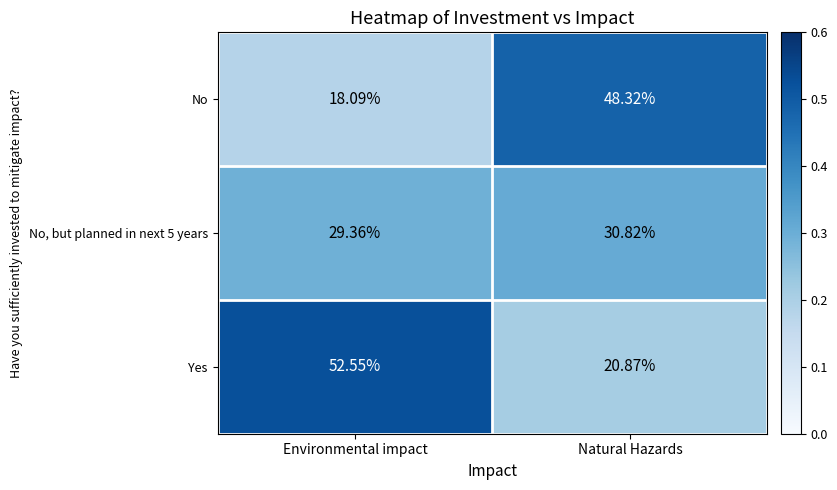

Rank the series by their average value, from lowest to highest.

No, but planned in next 5 years, No, Yes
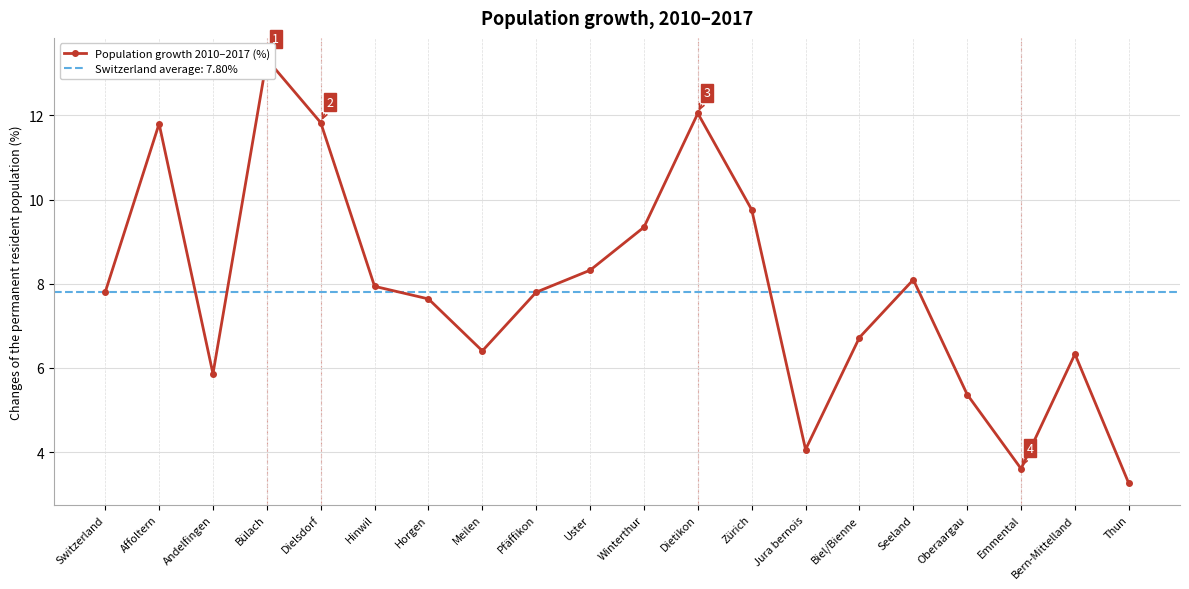

Where does the data first go above 7?

Switzerland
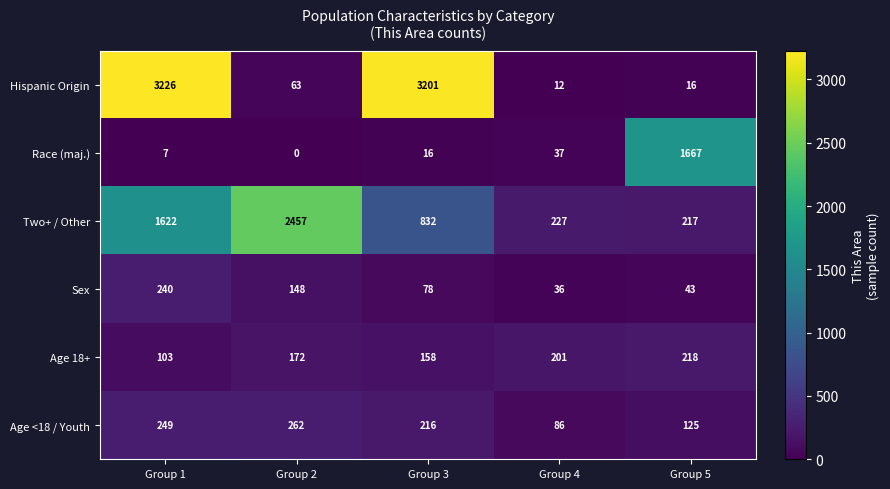

The Age 18+ series shows 218 at Group 5. True or false?

True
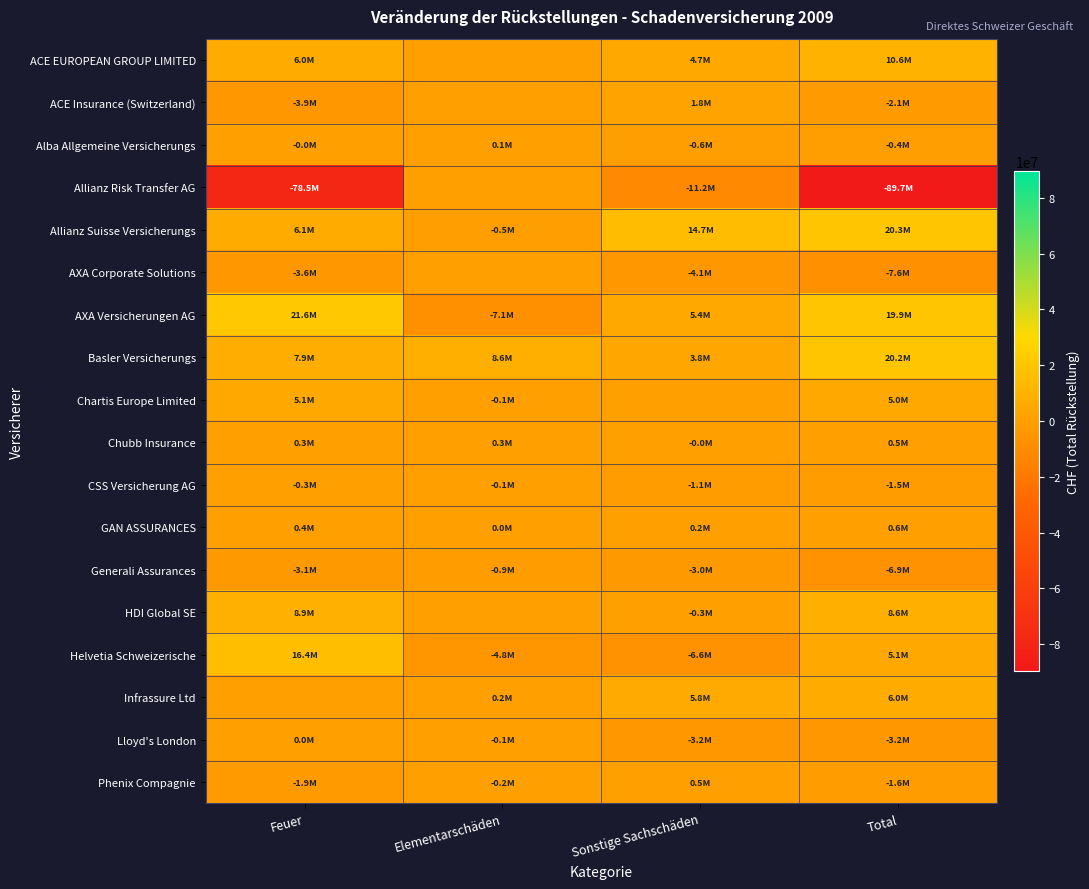

At which category is the sum across all series the highest?

Sonstige Sachschäden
┄┄┄┄┄┄
> [Try it]: Please rewrite the lines above, replacing "series" with "datasets" and leaving everything else the same. Omit the pictures.

> [Output of the exercise]:
Rank the datasets by their average value, from lowest to highest.

No, but planned in next 5 years, No, Yes

Where does the data first go above 7?

Switzerland

The Age 18+ datasets shows 218 at Group 5. True or false?

True

At which category is the sum across all datasets the highest?

Sonstige Sachschäden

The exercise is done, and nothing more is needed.